[Texto de leitura]

-.-.-

O secretário de Estado dos Transportes reiterou o convite ao PS para se reunir no Ministério da Economia durante o mês de março, para discutir as infraestruturas prioritárias alvo investimento público nos próximos anos.

«É um debate demasiado rico e sério para que o principal partido da oposição se coloque de fora», insistiu Sérgio Monteiro, em conferência de imprensa, no Ministério da Economia, em Lisboa, referindo tratar-se do terceiro convite feito ao PS.

Para o governante, o relatório elaborado pelo grupo de trabalho que definiu um total de 30 projetos prioritários até 2020 é um «ótimo ponto de partida» para uma discussão política e contém já «alguma análise de custo-benefício», reivindicada pelos socialistas.

«[O documento] Já propõe algumas escolhas e já faz alguma análise de custo-benefício. Quando a linha entre Aveiro e Vilar Formoso é proposta na sua versão mais barata de modernização e não como linha nova é uma opção que a economia faz», disse.

«O PSD, o CDS, o PCP e o partido ecologista Os Verdes aceitaram sentar-se connosco e definir prioridades políticas», acrescentou.

-.-.-

[Extrato de dados]
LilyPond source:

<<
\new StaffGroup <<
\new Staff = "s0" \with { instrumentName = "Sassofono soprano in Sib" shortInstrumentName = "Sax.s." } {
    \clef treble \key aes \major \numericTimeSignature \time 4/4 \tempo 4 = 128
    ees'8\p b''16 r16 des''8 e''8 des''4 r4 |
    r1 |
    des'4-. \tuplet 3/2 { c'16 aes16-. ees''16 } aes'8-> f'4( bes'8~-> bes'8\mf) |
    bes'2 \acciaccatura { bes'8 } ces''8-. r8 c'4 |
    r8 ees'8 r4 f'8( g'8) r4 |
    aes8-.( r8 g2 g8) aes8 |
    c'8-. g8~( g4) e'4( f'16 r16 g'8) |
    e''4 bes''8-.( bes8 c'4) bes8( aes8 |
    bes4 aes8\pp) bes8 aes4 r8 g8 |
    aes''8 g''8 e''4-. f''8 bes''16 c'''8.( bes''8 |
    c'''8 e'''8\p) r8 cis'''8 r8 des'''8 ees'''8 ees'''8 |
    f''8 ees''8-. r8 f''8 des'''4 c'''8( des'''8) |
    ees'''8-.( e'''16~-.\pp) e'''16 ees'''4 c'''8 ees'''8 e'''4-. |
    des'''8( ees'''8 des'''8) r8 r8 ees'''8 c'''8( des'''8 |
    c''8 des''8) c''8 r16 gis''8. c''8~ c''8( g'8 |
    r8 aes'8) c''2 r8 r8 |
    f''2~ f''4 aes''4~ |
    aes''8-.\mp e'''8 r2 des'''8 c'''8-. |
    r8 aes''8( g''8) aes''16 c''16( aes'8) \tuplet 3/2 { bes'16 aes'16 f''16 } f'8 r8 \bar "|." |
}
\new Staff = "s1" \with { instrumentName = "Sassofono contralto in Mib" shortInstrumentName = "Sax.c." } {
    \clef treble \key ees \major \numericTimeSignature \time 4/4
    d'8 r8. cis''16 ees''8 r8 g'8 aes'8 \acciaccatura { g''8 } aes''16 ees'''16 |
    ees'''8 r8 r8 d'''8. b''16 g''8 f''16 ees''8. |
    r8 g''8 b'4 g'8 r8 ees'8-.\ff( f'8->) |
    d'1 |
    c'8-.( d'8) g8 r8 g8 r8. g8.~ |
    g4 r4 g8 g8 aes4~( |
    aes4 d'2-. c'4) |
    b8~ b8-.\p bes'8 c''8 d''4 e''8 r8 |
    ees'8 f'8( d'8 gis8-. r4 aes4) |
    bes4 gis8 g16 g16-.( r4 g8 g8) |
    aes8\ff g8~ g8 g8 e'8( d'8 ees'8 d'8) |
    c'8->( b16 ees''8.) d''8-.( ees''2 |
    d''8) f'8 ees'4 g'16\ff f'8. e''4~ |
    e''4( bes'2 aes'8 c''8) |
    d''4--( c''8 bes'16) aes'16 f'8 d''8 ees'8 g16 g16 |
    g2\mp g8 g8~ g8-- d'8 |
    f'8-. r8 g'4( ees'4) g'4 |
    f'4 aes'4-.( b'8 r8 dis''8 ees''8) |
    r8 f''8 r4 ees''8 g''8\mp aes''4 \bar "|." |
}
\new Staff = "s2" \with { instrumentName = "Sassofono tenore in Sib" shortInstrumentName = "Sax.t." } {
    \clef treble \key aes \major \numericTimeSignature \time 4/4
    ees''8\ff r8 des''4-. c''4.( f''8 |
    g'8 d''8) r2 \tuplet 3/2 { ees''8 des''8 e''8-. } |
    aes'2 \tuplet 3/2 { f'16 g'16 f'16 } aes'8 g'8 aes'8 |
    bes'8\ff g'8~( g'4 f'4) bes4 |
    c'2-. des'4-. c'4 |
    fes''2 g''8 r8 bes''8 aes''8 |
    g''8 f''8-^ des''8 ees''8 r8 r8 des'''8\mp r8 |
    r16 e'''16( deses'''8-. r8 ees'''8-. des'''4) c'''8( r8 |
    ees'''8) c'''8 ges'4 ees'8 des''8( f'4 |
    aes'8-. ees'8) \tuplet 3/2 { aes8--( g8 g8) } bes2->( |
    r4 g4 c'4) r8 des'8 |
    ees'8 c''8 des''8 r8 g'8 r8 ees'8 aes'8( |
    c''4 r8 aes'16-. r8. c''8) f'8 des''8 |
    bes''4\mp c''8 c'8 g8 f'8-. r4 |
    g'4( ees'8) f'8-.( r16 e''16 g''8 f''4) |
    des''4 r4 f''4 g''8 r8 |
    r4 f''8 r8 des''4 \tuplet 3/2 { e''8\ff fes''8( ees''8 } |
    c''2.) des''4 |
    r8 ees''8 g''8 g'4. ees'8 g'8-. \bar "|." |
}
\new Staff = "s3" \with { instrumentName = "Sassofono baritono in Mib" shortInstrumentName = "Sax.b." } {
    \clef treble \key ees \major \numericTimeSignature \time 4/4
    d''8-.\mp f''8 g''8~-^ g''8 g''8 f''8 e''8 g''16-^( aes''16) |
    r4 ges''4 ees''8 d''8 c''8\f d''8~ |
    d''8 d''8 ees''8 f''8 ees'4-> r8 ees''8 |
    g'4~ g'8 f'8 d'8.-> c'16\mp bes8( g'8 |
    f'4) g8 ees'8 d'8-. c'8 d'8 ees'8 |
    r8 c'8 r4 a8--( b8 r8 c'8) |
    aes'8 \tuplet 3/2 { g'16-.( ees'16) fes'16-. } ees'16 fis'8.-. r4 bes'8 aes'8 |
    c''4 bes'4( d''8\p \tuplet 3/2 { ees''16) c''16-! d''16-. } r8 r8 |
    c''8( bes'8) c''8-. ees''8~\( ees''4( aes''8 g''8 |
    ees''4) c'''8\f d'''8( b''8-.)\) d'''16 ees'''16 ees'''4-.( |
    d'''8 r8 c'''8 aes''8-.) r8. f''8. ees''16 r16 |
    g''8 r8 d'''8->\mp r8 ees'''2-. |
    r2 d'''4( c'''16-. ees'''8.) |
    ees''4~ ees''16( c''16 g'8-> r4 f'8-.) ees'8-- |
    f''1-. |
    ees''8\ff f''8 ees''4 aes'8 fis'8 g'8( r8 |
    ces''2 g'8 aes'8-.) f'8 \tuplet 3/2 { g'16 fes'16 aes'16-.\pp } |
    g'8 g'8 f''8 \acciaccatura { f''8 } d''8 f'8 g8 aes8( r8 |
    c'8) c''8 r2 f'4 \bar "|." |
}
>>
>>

-.-.-

[Exercícios de aplicação]
1. Responda com base no texto:
(a) Quantos projetos prioritários até 2020 o grupo de trabalho definiu?
(b) Segundo Sérgio Monteiro, qual era o número deste convite feito ao PS?
(c) Que partidos aceitaram reunir-se para definir prioridades políticas?
2. Transcreva do texto o trecho que vai de "O secretário de" até "reivindicada pelos socialistas.".

[Soluções]
1.
(a) Um total de 30 projetos.
(b) Era o terceiro convite.
(c) O PSD, o CDS, o PCP e o partido ecologista Os Verdes.

2.
O secretário de Estado dos Transportes reiterou o convite ao PS para se reunir no Ministério da Economia durante o mês de março, para discutir as infraestruturas prioritárias alvo investimento público nos próximos anos.

«É um debate demasiado rico e sério para que o principal partido da oposição se coloque de fora», insistiu Sérgio Monteiro, em conferência de imprensa, no Ministério da Economia, em Lisboa, referindo tratar-se do terceiro convite feito ao PS.

Para o governante, o relatório elaborado pelo grupo de trabalho que definiu um total de 30 projetos prioritários até 2020 é um «ótimo ponto de partida» para uma discussão política e contém já «alguma análise de custo-benefício», reivindicada pelos socialistas.